Antes do meu primeiro treinamento em 2009, eu não tinha conhecimento algum sobre Comunicação Não-Violenta . Me inscrevi porque o anúncio mencionava algo sobre comunicação e cura. E como eu era editora e leitora de notícias (comunicação), além de hipnoterapeuta clínica (cura), fiquei curiosa. Só isso. Curiosa.
Ao longo do primeiro dia de treinamento, fiquei boquiaberto, completamente fascinado pelo que estava aprendendo. Ouvir falar sobre necessidades pela primeira vez me pareceu a peça que faltava no quebra-cabeça da vida, trazendo compreensão e significado a muitos dos meus relacionamentos e comportamentos.
Fiquei fascinado.
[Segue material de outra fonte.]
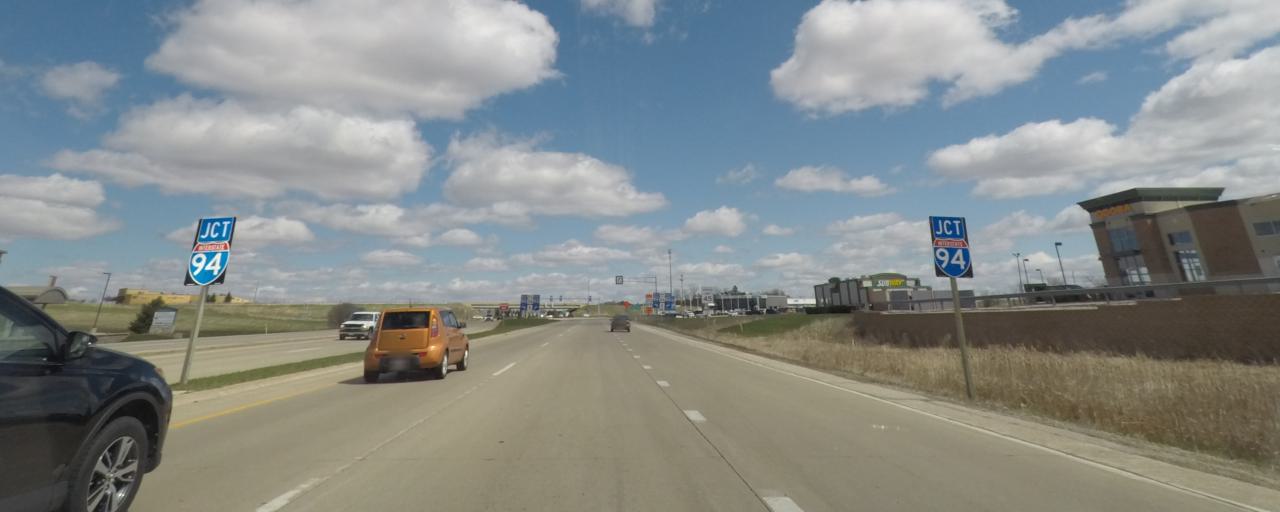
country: US
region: Wisconsin
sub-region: Jefferson County
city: Johnson Creek
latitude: 43.0830
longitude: -88.7630
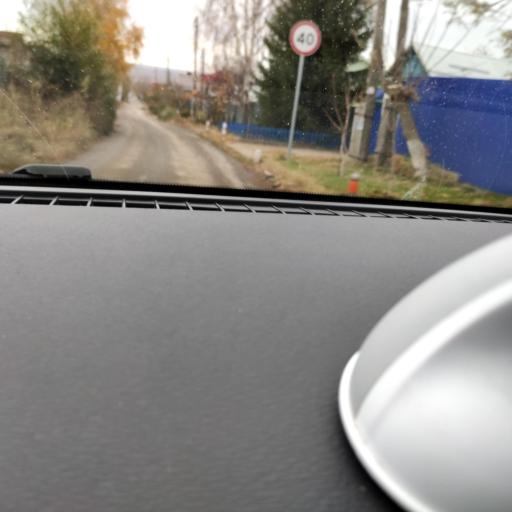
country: RU
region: Samara
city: Samara
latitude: 53.1824
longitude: 50.1874
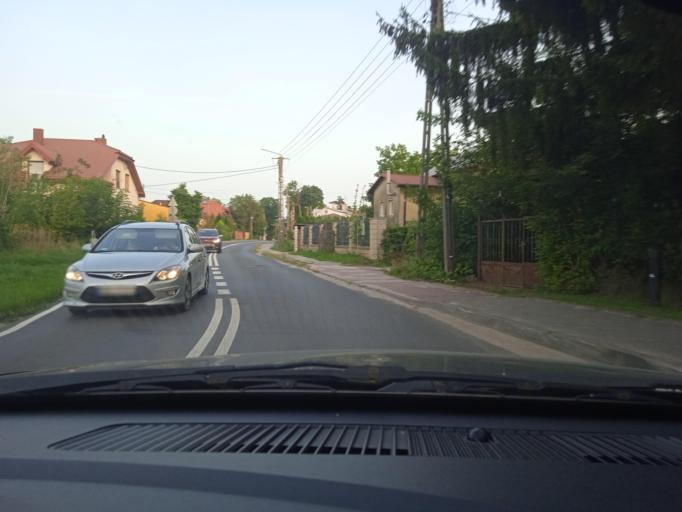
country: PL
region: Masovian Voivodeship
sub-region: Powiat nowodworski
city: Pomiechowek
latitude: 52.4746
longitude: 20.7259
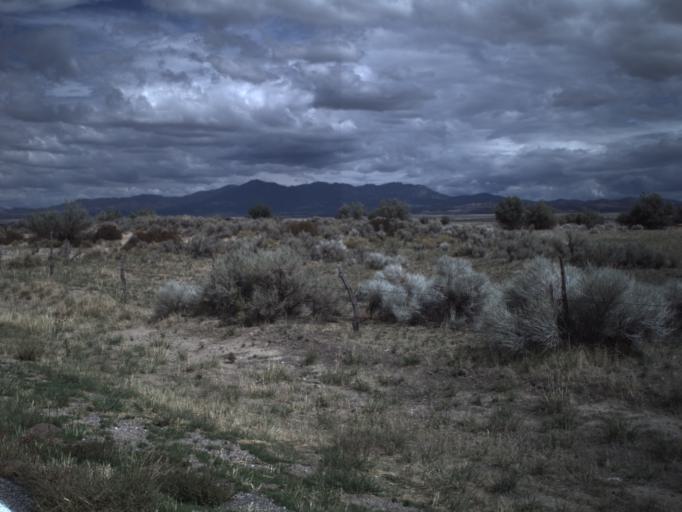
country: US
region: Utah
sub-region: Millard County
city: Fillmore
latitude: 39.0975
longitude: -112.4100
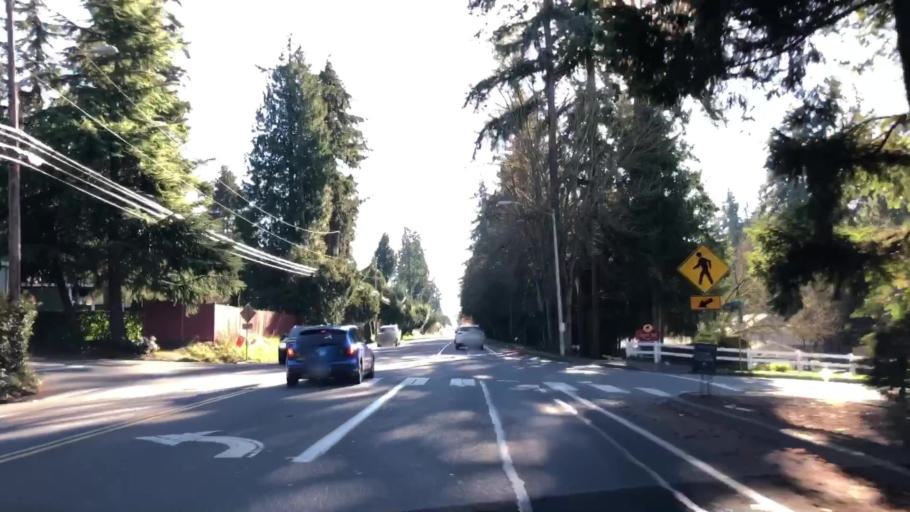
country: US
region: Washington
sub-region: King County
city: Kingsgate
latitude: 47.7015
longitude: -122.1758
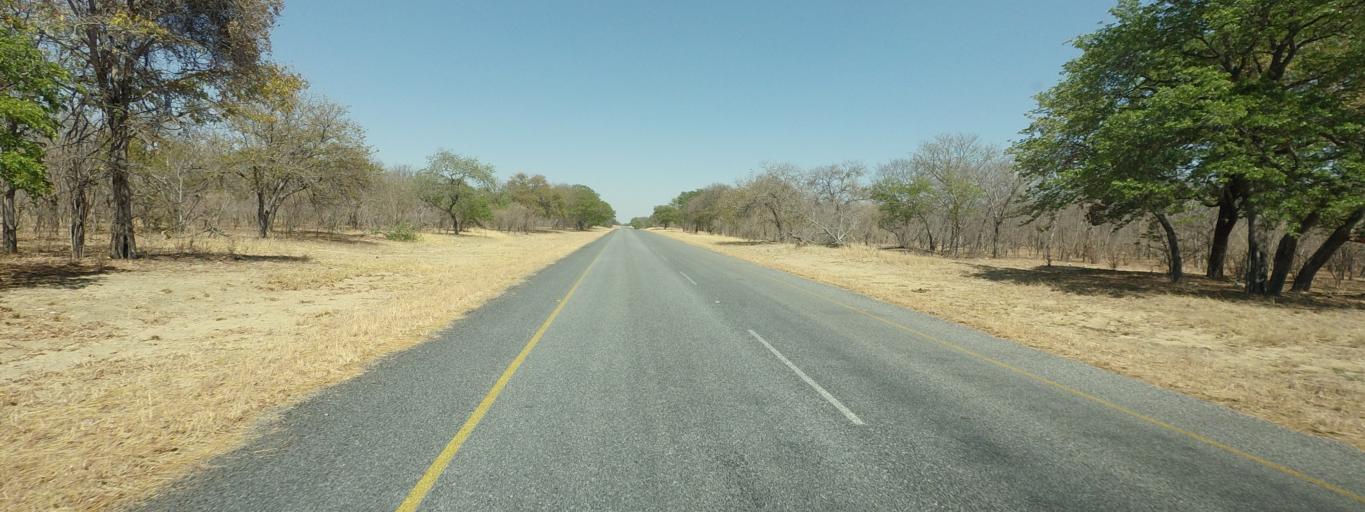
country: BW
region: North West
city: Kasane
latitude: -17.9280
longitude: 24.7428
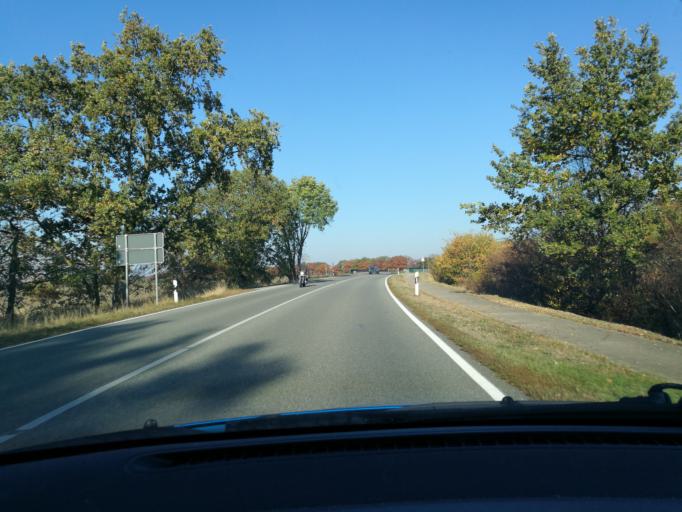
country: DE
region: Mecklenburg-Vorpommern
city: Domitz
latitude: 53.1547
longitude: 11.2381
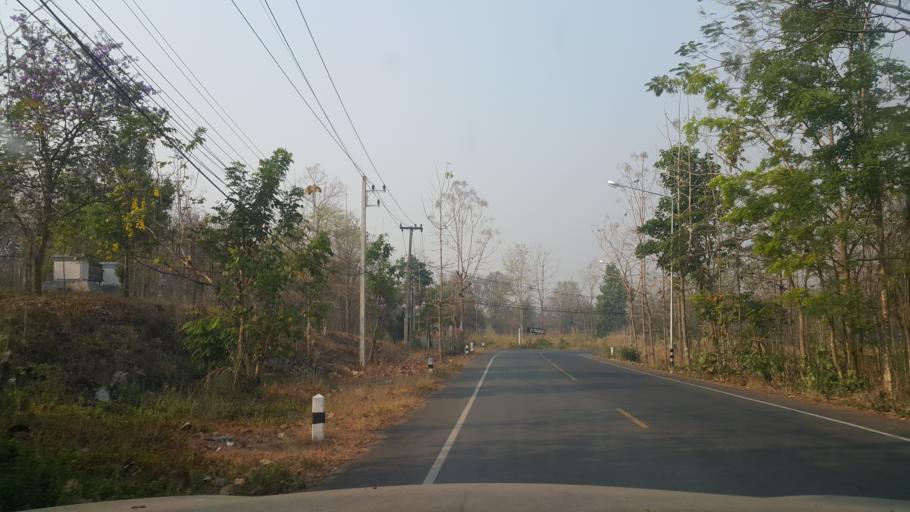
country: TH
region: Chiang Mai
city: Mae On
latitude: 18.7761
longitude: 99.2454
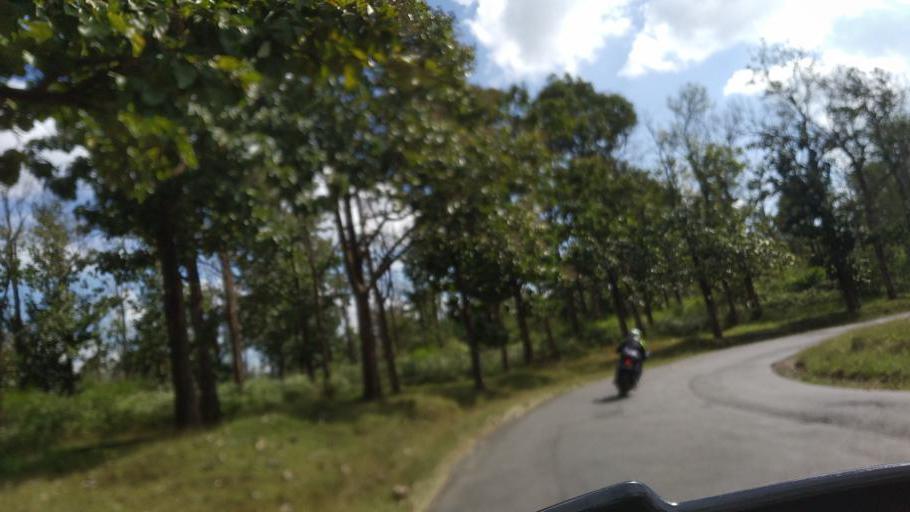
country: IN
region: Kerala
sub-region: Wayanad
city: Panamaram
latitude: 11.9197
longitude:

E, com o tempo, me tornei um instrutor certificado. Nesse meio tempo, a comunidade CNV no subcontinente cresceu. O que me ajudou a manter contato com CNV foi o grupo de prática semanal em Delhi que estabelecemos após nosso primeiro treinamento e que continuamos a facilitar, quinze anos depois. Passamos para o online durante a Covid e também reiniciamos o grupo presencial... então temos dois grupos de prática em funcionamento. O grupo online tem participantes de toda a Índia e, às vezes, também do exterior, da Austrália à Holanda.
A disseminação da Comunicação Não CNV no subcontinente é a minha missão. A minha visão é ajudar a eliminar a divisão na sociedade e trazer dignidade a todos os seres. Ofereço programas de formação abertos ao público e ajudo a organizar grandes convenções e formações intensivas internacionais. O meu trabalho através da Comunicação Não-Violenta , uma organização sem fins lucrativos que alguns de nós fundámos, também se centra no apoio à formação de formadores certificados no subcontinente.
Utilizo amplamente CNV no meu trabalho clínico (inclusive com clientes sob hipnose!). Mediação CNV , resolução de conflitos, transformação de crenças centrais, trabalho com medos, raiva, depressão e culpa, acolhimento do luto, são alguns exemplos. A educação é outra área fundamental de atuação da CNV . Estou convencida de que, para que a mudança social seja eficaz e duradoura, as crianças precisam ser incentivadas a falar essa "Linguagem da Vida" desde cedo, na escola e em casa.
Em 2020, participei de um grupo que formou uma organização sem fins lucrativos chamada Comunicação Não-Violenta Trust, com o objetivo de disseminar CNV na região e apoiar o surgimento de formadores certificados na Índia e em países vizinhos.